At the beginning of her academic career, Sharon L. Kolasinski, MD, was able to mentor a medical student thanks to the support of a clinical preceptorship from the Rheumatology Research Foundation.

This preceptorship gave Dr. Kolasinski, at the time working as an assistant professor of medicine at the University of Pennsylvania School of Medicine, the opportunity to think about teaching in a different way. She thought about curriculum development, innovations in teacher/student interactions, and the best way to share rheumatology with students.

“I’m a clinician educator who really has had outstanding support from the Foundation in my endeavors to become a better teacher and clinician from the beginning,” said Dr. Kolasinski, who will moderate Innovative Educators, Novel Techniques: A Rheumatology Research Foundation Special Session on Tuesday from 2:30 – 4:00 pm. The session features research conducted by CSE Award recipients.
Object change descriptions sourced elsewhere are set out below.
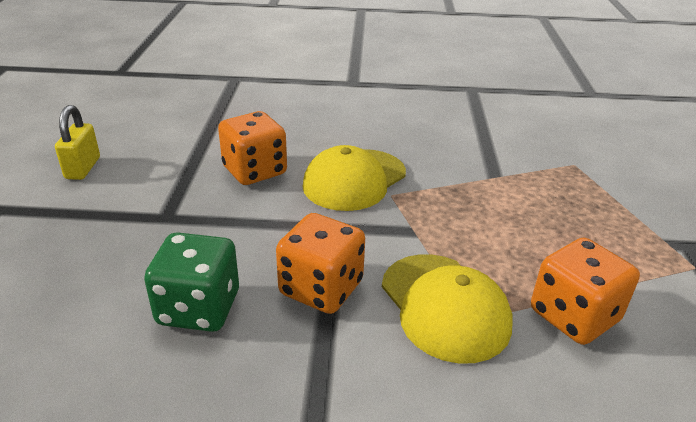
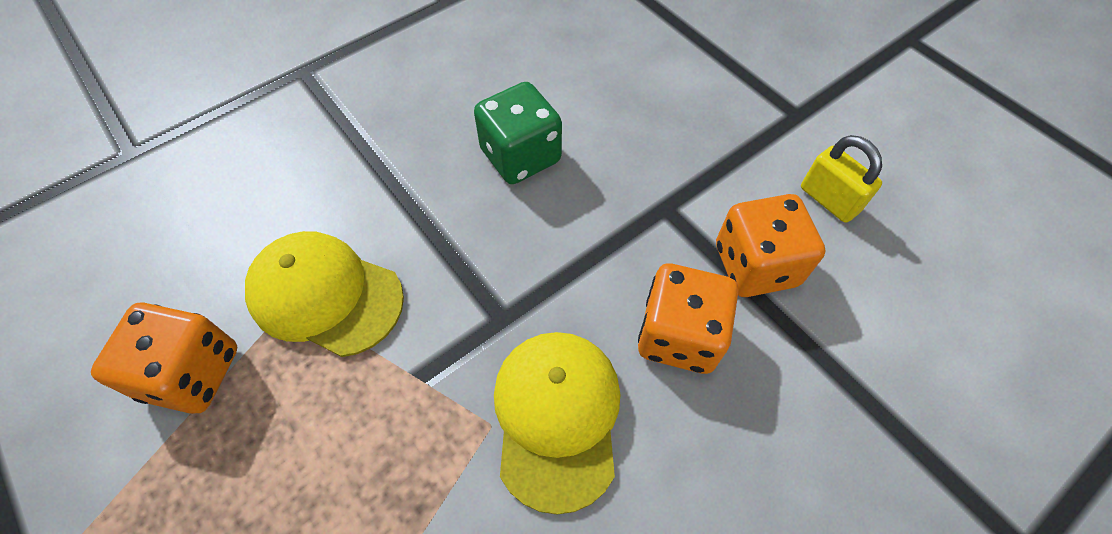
camera: 140 degrees right, 25 degrees up
orange dice [276,213,365,314] -> orange dice moved to [716,194,826,297]

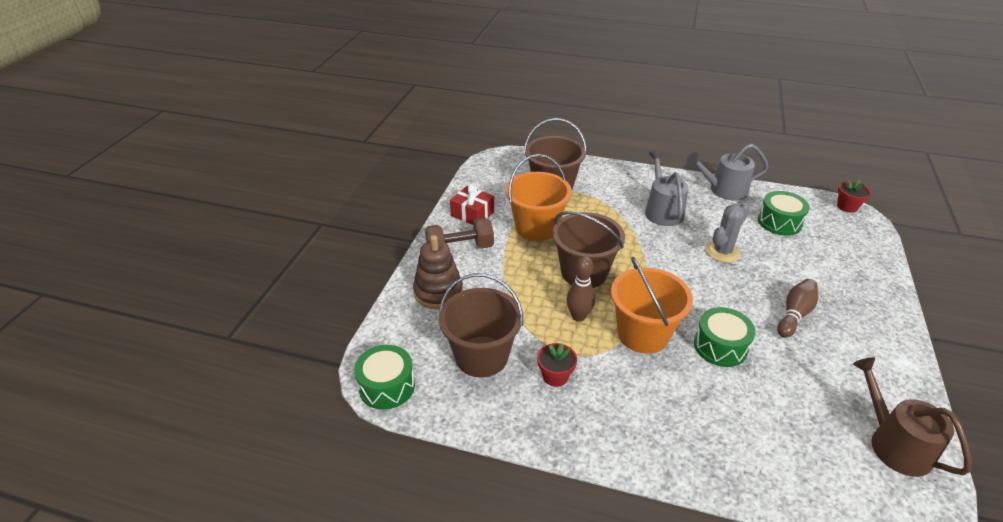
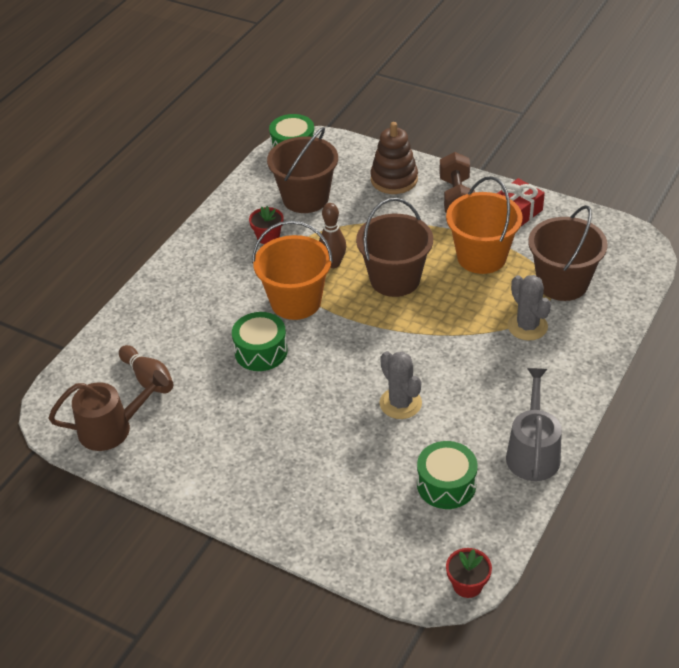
camera: 105 degrees right, 5 degrees up
grey watering can [645,150,688,226] -> none
brown bowling pin [777,279,818,338] -> brown bowling pin moved to [119,345,174,394]
none -> grey cactus [507,275,551,341]

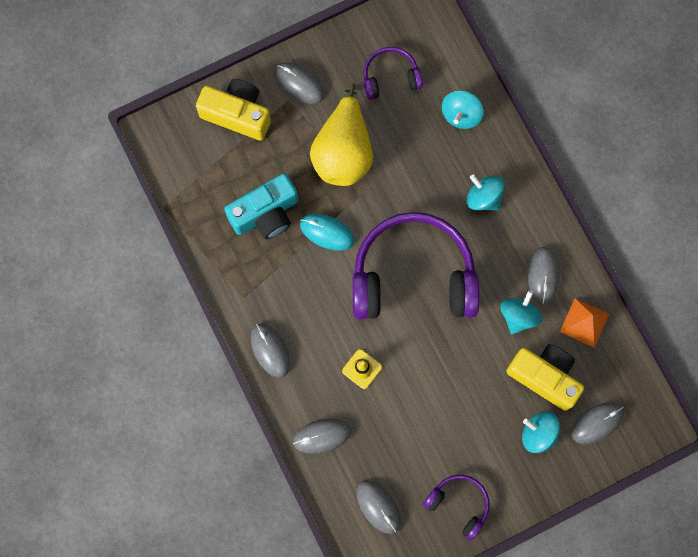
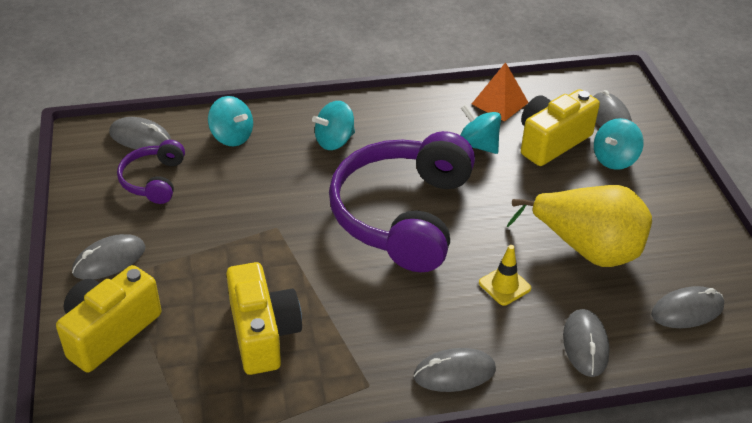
camera: 75 degrees left, 35 degrees down
turquoise camera [224,173,298,239] -> yellow camera [226,262,302,375]
turquoise mouse [300,214,355,251] -> none
yellow pear [310,83,373,186] -> yellow pear moved to [507,185,652,267]
purple headphones [423,475,490,540] -> none
grey mouse [528,247,560,304] -> grey mouse moved to [109,117,171,149]

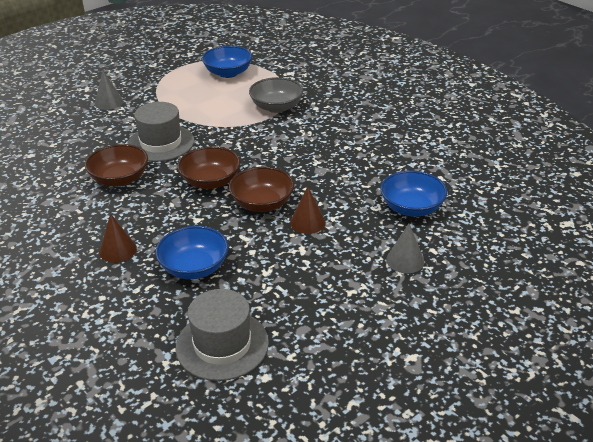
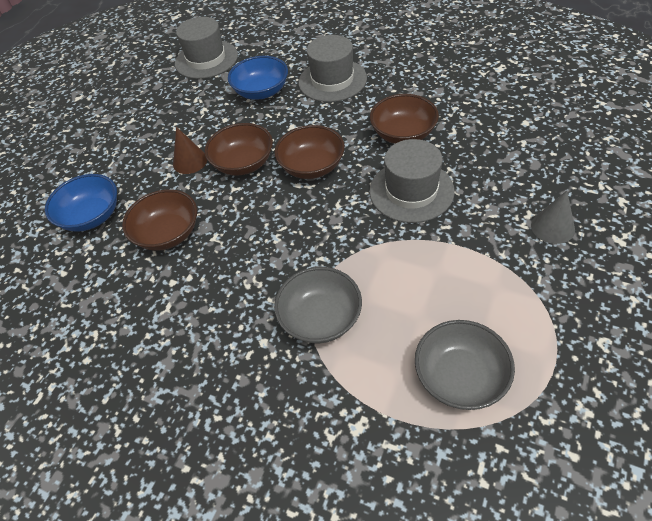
camera: 160 degrees right, 15 degrees up
brown cone [99,213,137,263] -> grey hat [298,35,367,102]
blue bowl [202,46,252,78] -> grey bowl [415,320,515,410]
grey cone [386,224,424,273] -> none
none -> brown bowl [122,189,197,251]

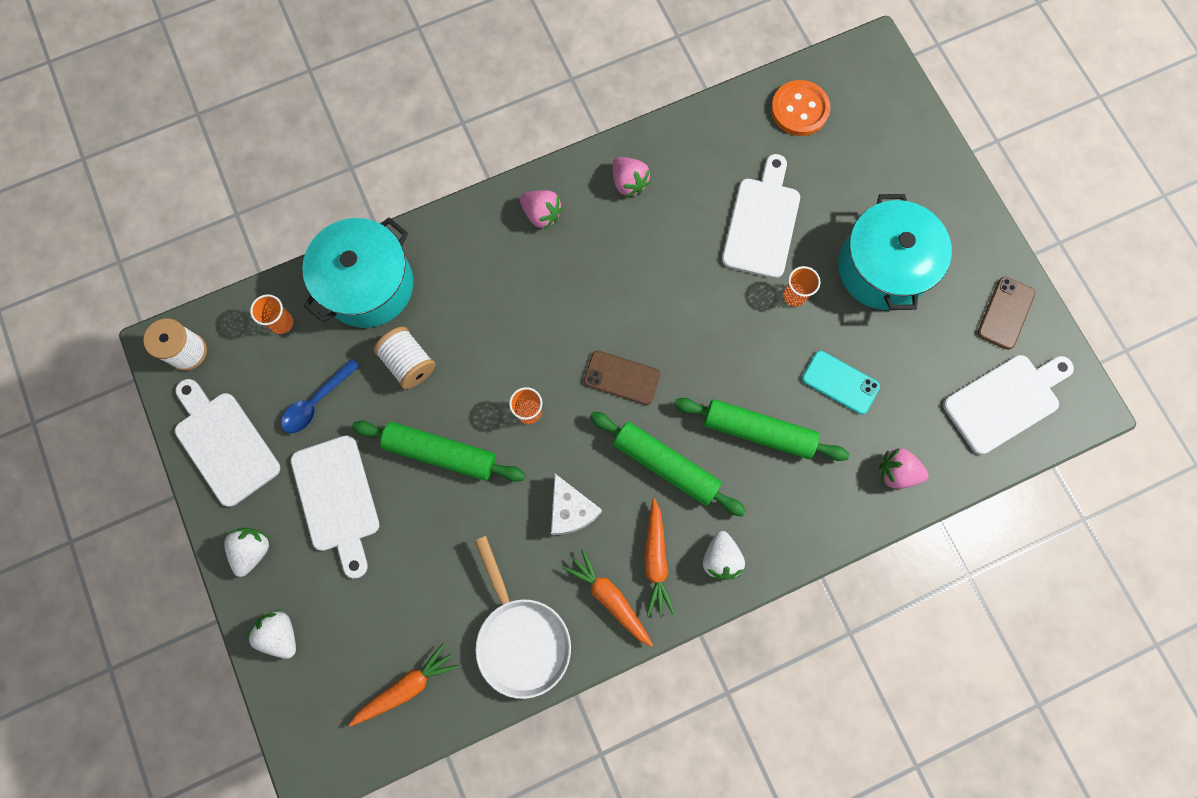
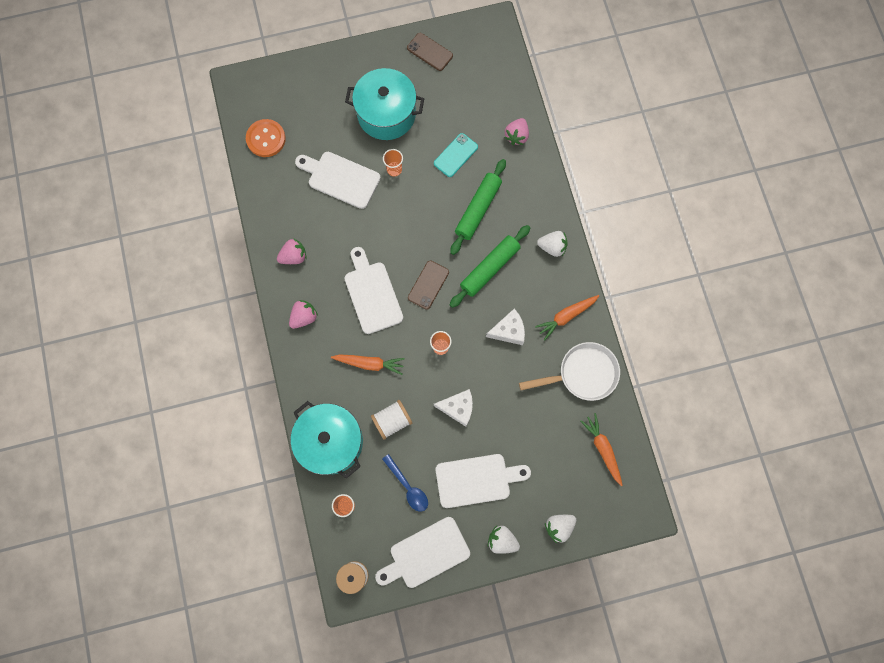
camera: 80 degrees left, 0 degrees up
green rolling pin [352,421,525,482] -> white cheese [434,389,473,427]
orange carrot [645,498,675,616] -> orange carrot moved to [331,354,405,375]
white cutting board [943,355,1074,455] -> white cutting board moved to [345,247,403,334]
In 2008, Dr. Kolasinski received the Foundation’s Clinician Scholar Educator Award, which supports educators dedicated to developing new and improved programs to enhance education in musculoskeletal and rheumatic diseases for future doctors and rheumatology health professionals.

“The Foundation’s Clinician Scholar Educator Award permitted me the opportunity to engage with different educators and explore the ways in which we could affect the medical school curriculum, expose more students to rheumatology in different ways, and engage our faculty in fresh ways of teaching,” she said. “It was an extraordinary experience that not only taught me, but also changed the way I was perceived in my own institution.”

Since then, Dr. Kolasinski has gone on to receive more than a dozen awards from the Foundation and share her expertise by reviewing applications for other Foundation grants, all while serving as Professor of Clinical Medicine at Penn and treating patients at the Penn Musculoskeletal Center. The Foundation’s grants gave Dr. Kolasinski affirmation about her career path and the ideas she wanted to explore. The freedom allowed her to expand her knowledge, become more sophisticated in her understanding as a teacher, and receive invaluable recognition for her academic career.

Dr. Kolasinski has hope for future rheumatologists thanks to the Foundation’s support for training. She believes the Foundation is “sustaining the field (of rheumatology) and building the next generation of rheumatologists.

“The Foundation supports us as rheumatologists and we need to support it,” she said. “Together we raise the profile of the entire community of rheumatology.”

As a clinician educator, Dr. Kolasinski values academia and sees the Foundation as one of the few places where support is available for a clinician educator across a breadth of activities and practices.

“The Foundation supports a great diversity of individuals, institutions, programs, and educators,” she said.